El Gobierno también ha propuesto un nuevo mecanismo para revalorizar las pensiones que utilice el IPC del año anterior -como ha venido haciendo en los últimos años- pero que compense cuando se produzcan inflaciones negativas, es decir, que efectúe una bajada en las pensiones a lo largo de los tres años siguientes equivalente a la ganancia de poder adquisitivo que se ha producido mientras los precios caían.

Según ha explicado Escrivá, quedarán excluidas de este mecanismo las pensiones mínimas, para las que no se compensará la inflación negativa. El Pacto de Toledo y los interlocutores sociales analizarán el impacto de la revisión cada cinco años.

Este mecanismo es la última propuesta de Escrivá, ya que su postura inicial era vincular las pensiones a una media móvil del IPC a cinco años. La idea permitiría evitar que se den situaciones como la ocurrida en el año 2020, en el que las pensiones subieron un 0,9% y los precios cayeron, con lo que los pensionistas experimentaron una ganancia del poder adquisitivo.

En ese caso, con el nuevo sistema, esas nueve décimas irían restándose a las potenciales subidas de los años siguientes. En 2021 no habrían subido las pensiones y en caso de que en 2022 tuvieran que subir un 0,8% -en línea con el IPC-, sólo subirían un 0,5%.

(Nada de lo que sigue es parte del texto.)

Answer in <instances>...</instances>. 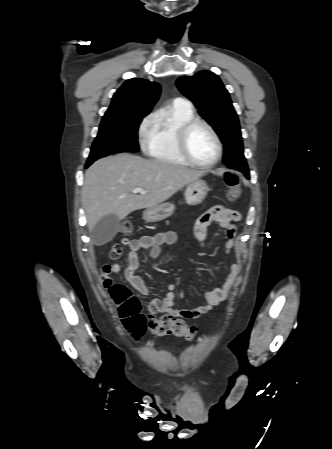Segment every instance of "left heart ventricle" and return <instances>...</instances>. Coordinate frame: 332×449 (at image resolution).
<instances>
[{"instance_id":"1","label":"left heart ventricle","mask_w":332,"mask_h":449,"mask_svg":"<svg viewBox=\"0 0 332 449\" xmlns=\"http://www.w3.org/2000/svg\"><path fill=\"white\" fill-rule=\"evenodd\" d=\"M188 148L192 157L200 163L211 162L217 152L216 143L210 132L201 125L194 127L188 136Z\"/></svg>"}]
</instances>
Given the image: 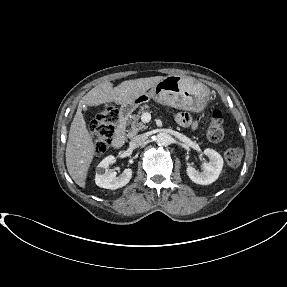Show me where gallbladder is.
<instances>
[{
  "mask_svg": "<svg viewBox=\"0 0 287 287\" xmlns=\"http://www.w3.org/2000/svg\"><path fill=\"white\" fill-rule=\"evenodd\" d=\"M82 111H83L84 113H86V112L88 111L87 107L84 106V107L82 108Z\"/></svg>",
  "mask_w": 287,
  "mask_h": 287,
  "instance_id": "obj_1",
  "label": "gallbladder"
}]
</instances>
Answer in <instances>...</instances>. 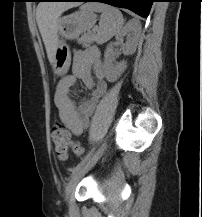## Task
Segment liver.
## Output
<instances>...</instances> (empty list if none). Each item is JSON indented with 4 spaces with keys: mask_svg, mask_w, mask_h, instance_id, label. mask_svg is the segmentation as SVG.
<instances>
[{
    "mask_svg": "<svg viewBox=\"0 0 202 217\" xmlns=\"http://www.w3.org/2000/svg\"><path fill=\"white\" fill-rule=\"evenodd\" d=\"M75 6L78 4L66 2H40L37 6L36 20L51 64L55 61L59 17L65 10Z\"/></svg>",
    "mask_w": 202,
    "mask_h": 217,
    "instance_id": "1",
    "label": "liver"
}]
</instances>
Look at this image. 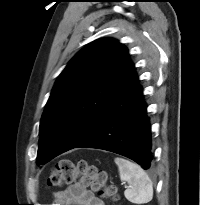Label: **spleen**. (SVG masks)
<instances>
[{
    "instance_id": "1",
    "label": "spleen",
    "mask_w": 200,
    "mask_h": 205,
    "mask_svg": "<svg viewBox=\"0 0 200 205\" xmlns=\"http://www.w3.org/2000/svg\"><path fill=\"white\" fill-rule=\"evenodd\" d=\"M114 162L118 166L120 179L129 184L124 192L127 200L134 204L150 202L153 198V185L146 172L138 164L124 158L117 157Z\"/></svg>"
}]
</instances>
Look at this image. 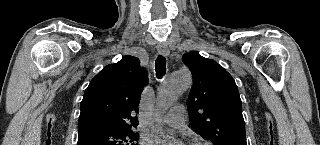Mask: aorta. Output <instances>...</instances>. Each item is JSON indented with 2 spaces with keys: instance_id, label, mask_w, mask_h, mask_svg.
<instances>
[{
  "instance_id": "1",
  "label": "aorta",
  "mask_w": 320,
  "mask_h": 145,
  "mask_svg": "<svg viewBox=\"0 0 320 145\" xmlns=\"http://www.w3.org/2000/svg\"><path fill=\"white\" fill-rule=\"evenodd\" d=\"M191 83L192 79L189 73H171L159 90L155 106L156 112H166L177 101L178 97L191 86ZM153 137L159 145L164 144L168 139L164 130L159 127L153 129Z\"/></svg>"
}]
</instances>
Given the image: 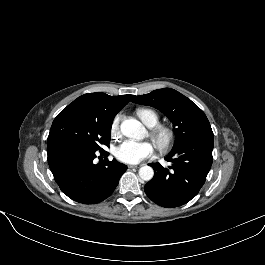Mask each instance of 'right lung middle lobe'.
I'll list each match as a JSON object with an SVG mask.
<instances>
[{
	"label": "right lung middle lobe",
	"mask_w": 265,
	"mask_h": 265,
	"mask_svg": "<svg viewBox=\"0 0 265 265\" xmlns=\"http://www.w3.org/2000/svg\"><path fill=\"white\" fill-rule=\"evenodd\" d=\"M111 122L80 111H61L52 123L47 144L73 141L101 151L102 146L109 145Z\"/></svg>",
	"instance_id": "dd1d6c3e"
}]
</instances>
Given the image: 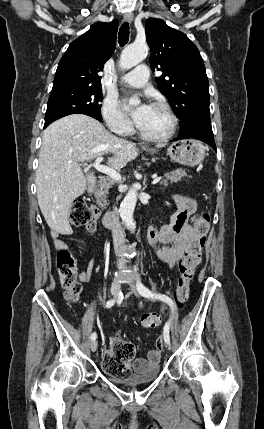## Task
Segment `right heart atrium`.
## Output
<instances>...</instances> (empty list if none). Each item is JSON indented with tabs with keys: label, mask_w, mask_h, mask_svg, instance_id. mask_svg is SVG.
Listing matches in <instances>:
<instances>
[{
	"label": "right heart atrium",
	"mask_w": 264,
	"mask_h": 429,
	"mask_svg": "<svg viewBox=\"0 0 264 429\" xmlns=\"http://www.w3.org/2000/svg\"><path fill=\"white\" fill-rule=\"evenodd\" d=\"M101 112L110 131L119 135H128L131 132L132 124L130 120L121 112L114 99H105L102 104Z\"/></svg>",
	"instance_id": "obj_1"
}]
</instances>
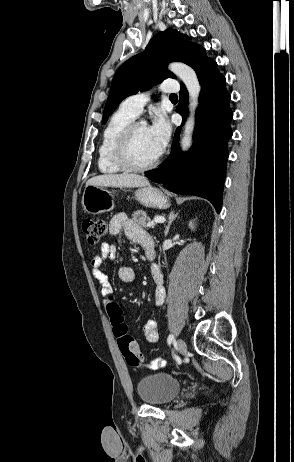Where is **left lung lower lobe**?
<instances>
[{
    "label": "left lung lower lobe",
    "mask_w": 294,
    "mask_h": 462,
    "mask_svg": "<svg viewBox=\"0 0 294 462\" xmlns=\"http://www.w3.org/2000/svg\"><path fill=\"white\" fill-rule=\"evenodd\" d=\"M196 73L201 93L194 132L195 143L183 157L178 144L179 127L169 157L161 167L146 172V176L162 183L174 193L208 199L219 213L228 159L227 141L232 136L230 94L225 87L226 79L217 70L214 60L206 62ZM179 95L176 111L183 117L184 124L188 113V92L183 83Z\"/></svg>",
    "instance_id": "left-lung-lower-lobe-1"
}]
</instances>
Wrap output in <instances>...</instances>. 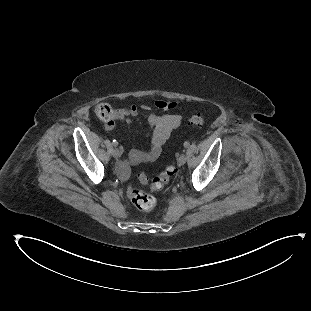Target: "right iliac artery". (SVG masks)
<instances>
[{"label":"right iliac artery","instance_id":"1","mask_svg":"<svg viewBox=\"0 0 311 311\" xmlns=\"http://www.w3.org/2000/svg\"><path fill=\"white\" fill-rule=\"evenodd\" d=\"M112 144L116 147L118 146V142L116 140H113Z\"/></svg>","mask_w":311,"mask_h":311}]
</instances>
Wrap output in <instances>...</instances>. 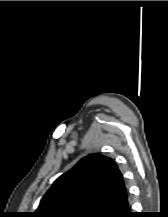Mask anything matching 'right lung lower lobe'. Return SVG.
I'll list each match as a JSON object with an SVG mask.
<instances>
[{"mask_svg": "<svg viewBox=\"0 0 168 217\" xmlns=\"http://www.w3.org/2000/svg\"><path fill=\"white\" fill-rule=\"evenodd\" d=\"M105 217H137V215L130 211L129 202H126L108 215H105Z\"/></svg>", "mask_w": 168, "mask_h": 217, "instance_id": "right-lung-lower-lobe-1", "label": "right lung lower lobe"}]
</instances>
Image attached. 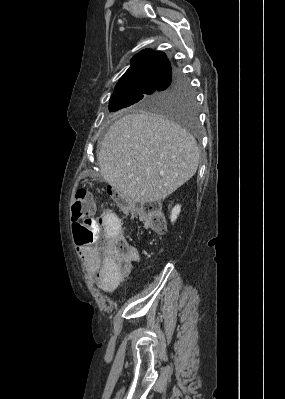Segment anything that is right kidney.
<instances>
[{
  "instance_id": "1",
  "label": "right kidney",
  "mask_w": 285,
  "mask_h": 399,
  "mask_svg": "<svg viewBox=\"0 0 285 399\" xmlns=\"http://www.w3.org/2000/svg\"><path fill=\"white\" fill-rule=\"evenodd\" d=\"M180 211H181V206H180V205H176V206L172 209L171 215H170L171 222L176 221L178 215L180 214Z\"/></svg>"
}]
</instances>
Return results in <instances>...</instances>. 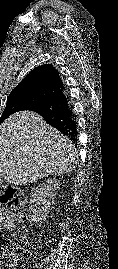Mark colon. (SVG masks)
Here are the masks:
<instances>
[{
  "label": "colon",
  "instance_id": "1",
  "mask_svg": "<svg viewBox=\"0 0 118 269\" xmlns=\"http://www.w3.org/2000/svg\"><path fill=\"white\" fill-rule=\"evenodd\" d=\"M0 203L7 208L13 221L23 223L27 219L24 194L14 186L0 185ZM25 244V239L18 235L5 250L0 253V269H13L18 249Z\"/></svg>",
  "mask_w": 118,
  "mask_h": 269
}]
</instances>
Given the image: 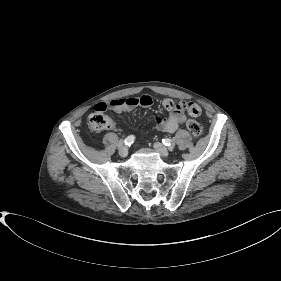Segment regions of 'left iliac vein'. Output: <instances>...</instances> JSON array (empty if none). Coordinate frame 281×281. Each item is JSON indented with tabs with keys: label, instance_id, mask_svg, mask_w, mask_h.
Segmentation results:
<instances>
[{
	"label": "left iliac vein",
	"instance_id": "left-iliac-vein-1",
	"mask_svg": "<svg viewBox=\"0 0 281 281\" xmlns=\"http://www.w3.org/2000/svg\"><path fill=\"white\" fill-rule=\"evenodd\" d=\"M154 148L162 157H165V158L170 155L169 150H172V147H170L168 149L163 144H161L159 142L154 143Z\"/></svg>",
	"mask_w": 281,
	"mask_h": 281
}]
</instances>
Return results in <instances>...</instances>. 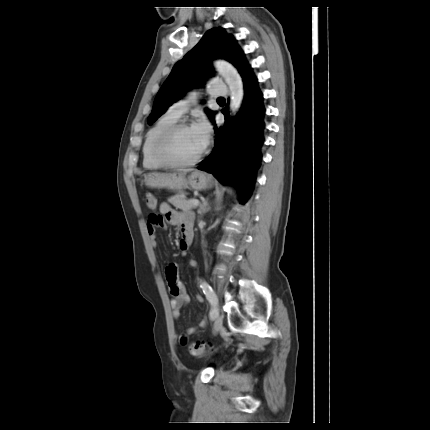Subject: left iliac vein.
<instances>
[{"label": "left iliac vein", "instance_id": "1", "mask_svg": "<svg viewBox=\"0 0 430 430\" xmlns=\"http://www.w3.org/2000/svg\"><path fill=\"white\" fill-rule=\"evenodd\" d=\"M222 329V318L219 314V308L216 307V316L214 317V332L217 333Z\"/></svg>", "mask_w": 430, "mask_h": 430}]
</instances>
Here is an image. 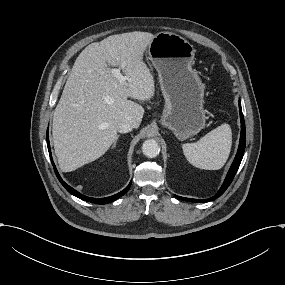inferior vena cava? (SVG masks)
I'll return each instance as SVG.
<instances>
[{
	"instance_id": "1",
	"label": "inferior vena cava",
	"mask_w": 285,
	"mask_h": 285,
	"mask_svg": "<svg viewBox=\"0 0 285 285\" xmlns=\"http://www.w3.org/2000/svg\"><path fill=\"white\" fill-rule=\"evenodd\" d=\"M132 128V124L127 120H123L117 124V131L120 133L129 132Z\"/></svg>"
}]
</instances>
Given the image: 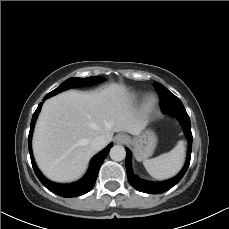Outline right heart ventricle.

Según Escrivá, se trata de "un mecanismo sencillo, transparente y revisable cada cinco años de revaloración de pensiones que garantice el poder adquisitivo".

El ministro ha señalado que la inflación negativa es "algo muy infrecuente" y que, en ese caso, "las pensiones no sufrirían ninguna merma, sino que quedarían inalteradas y sería en los tres años siguientes con valores positivos cuando se compensaría esa diferencia, salvo para las pensiones mínimas, a las que no se les aplicaría esta compensación".

Más medidas de la reforma de pensiones

Además de cambiar el sistema de revalorización, la reforma de las pensiones que busca dar respuesta a las recomendaciones que efectuó en 2020 el Pacto de Toledo, aplicará medidas para aproximar la edad real de jubilación a la edad legal de jubilación.

Para ello, intentará desincentivar la jubilación anticipada modificando los coeficientes reductores, aprobará nuevos incentivos a la jubilación demorada, modificará la modalidad de jubilación parcial y aprobará cláusulas convencionales de jubilación forzosa.

El Ministerio está trabajando también con el de Hacienda para modificar el sistema de cotización de los autónomos, para implantar un modelo de cotización por ingresos reales de forma progresiva a partir de enero de 2022.

La eliminación total de los gastos impropios es otra de las patas de esta reforma de las pensiones pactada con Bruselas y consiste en que la Seguridad Social no tenga que asumir gastos que le corresponderían al Estado.